---------- TASK DATA
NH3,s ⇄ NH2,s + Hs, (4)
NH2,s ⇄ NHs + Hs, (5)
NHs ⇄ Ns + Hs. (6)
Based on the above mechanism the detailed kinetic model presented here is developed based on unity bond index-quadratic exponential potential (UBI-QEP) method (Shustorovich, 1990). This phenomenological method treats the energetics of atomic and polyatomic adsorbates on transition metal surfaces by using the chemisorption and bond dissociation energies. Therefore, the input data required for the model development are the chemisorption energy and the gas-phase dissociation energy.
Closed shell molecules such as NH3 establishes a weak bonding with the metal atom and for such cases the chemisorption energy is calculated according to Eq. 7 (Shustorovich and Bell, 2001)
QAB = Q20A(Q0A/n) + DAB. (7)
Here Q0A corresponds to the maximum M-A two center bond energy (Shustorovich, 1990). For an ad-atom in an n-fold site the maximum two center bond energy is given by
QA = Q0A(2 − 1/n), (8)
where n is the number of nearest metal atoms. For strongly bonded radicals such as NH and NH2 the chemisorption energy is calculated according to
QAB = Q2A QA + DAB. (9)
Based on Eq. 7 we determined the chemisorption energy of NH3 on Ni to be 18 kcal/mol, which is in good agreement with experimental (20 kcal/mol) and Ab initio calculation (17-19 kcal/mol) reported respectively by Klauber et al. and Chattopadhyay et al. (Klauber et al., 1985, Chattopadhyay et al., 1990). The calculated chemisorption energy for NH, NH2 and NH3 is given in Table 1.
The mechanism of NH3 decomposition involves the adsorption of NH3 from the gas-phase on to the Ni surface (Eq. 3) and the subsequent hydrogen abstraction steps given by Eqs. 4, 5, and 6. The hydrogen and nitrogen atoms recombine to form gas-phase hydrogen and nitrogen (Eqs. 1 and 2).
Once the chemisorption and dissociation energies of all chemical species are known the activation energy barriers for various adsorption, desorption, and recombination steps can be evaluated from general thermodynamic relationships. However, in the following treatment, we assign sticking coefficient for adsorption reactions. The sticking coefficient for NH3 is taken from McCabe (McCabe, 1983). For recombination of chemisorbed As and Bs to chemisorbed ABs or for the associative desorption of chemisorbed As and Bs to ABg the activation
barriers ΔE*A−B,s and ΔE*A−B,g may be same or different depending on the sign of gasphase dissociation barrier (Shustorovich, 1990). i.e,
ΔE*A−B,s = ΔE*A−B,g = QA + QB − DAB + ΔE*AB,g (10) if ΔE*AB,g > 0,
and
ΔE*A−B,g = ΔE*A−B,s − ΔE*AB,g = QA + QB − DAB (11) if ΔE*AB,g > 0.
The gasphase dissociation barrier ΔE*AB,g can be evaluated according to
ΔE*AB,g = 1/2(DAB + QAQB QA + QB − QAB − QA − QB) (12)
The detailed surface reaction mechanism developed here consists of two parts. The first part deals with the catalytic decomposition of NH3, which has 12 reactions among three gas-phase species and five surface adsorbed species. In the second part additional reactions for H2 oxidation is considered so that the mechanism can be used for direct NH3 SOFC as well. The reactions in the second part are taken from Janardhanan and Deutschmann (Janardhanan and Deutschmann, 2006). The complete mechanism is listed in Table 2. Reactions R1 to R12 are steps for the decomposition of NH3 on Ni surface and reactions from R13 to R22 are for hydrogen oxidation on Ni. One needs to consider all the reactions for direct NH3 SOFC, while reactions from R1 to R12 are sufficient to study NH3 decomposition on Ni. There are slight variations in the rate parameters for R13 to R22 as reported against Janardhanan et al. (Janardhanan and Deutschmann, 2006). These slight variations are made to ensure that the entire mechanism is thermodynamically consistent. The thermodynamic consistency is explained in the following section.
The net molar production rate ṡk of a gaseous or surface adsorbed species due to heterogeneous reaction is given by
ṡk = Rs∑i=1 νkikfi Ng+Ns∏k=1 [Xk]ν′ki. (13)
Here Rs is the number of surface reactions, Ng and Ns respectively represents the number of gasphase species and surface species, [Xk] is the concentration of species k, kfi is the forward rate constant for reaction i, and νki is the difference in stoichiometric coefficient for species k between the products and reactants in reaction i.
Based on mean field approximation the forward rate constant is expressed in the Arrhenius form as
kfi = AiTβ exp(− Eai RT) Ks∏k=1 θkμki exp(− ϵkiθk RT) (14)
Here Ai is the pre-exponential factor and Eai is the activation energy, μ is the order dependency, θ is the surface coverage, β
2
--------------------
WHAT IS BEING ASKED: Exactly reproduce the lines of the data above that run from the line containing "ṡk = Rs∑i=1 νkikfi Ng+Ns∏k=1 [Xk]ν′ki. (13)" through the final one.

TASK ANSWER:
ṡk = Rs∑i=1 νkikfi Ng+Ns∏k=1 [Xk]ν′ki. (13)
Here Rs is the number of surface reactions, Ng and Ns respectively represents the number of gasphase species and surface species, [Xk] is the concentration of species k, kfi is the forward rate constant for reaction i, and νki is the difference in stoichiometric coefficient for species k between the products and reactants in reaction i.
Based on mean field approximation the forward rate constant is expressed in the Arrhenius form as
kfi = AiTβ exp(− Eai RT) Ks∏k=1 θkμki exp(− ϵkiθk RT) (14)
Here Ai is the pre-exponential factor and Eai is the activation energy, μ is the order dependency, θ is the surface coverage, β
2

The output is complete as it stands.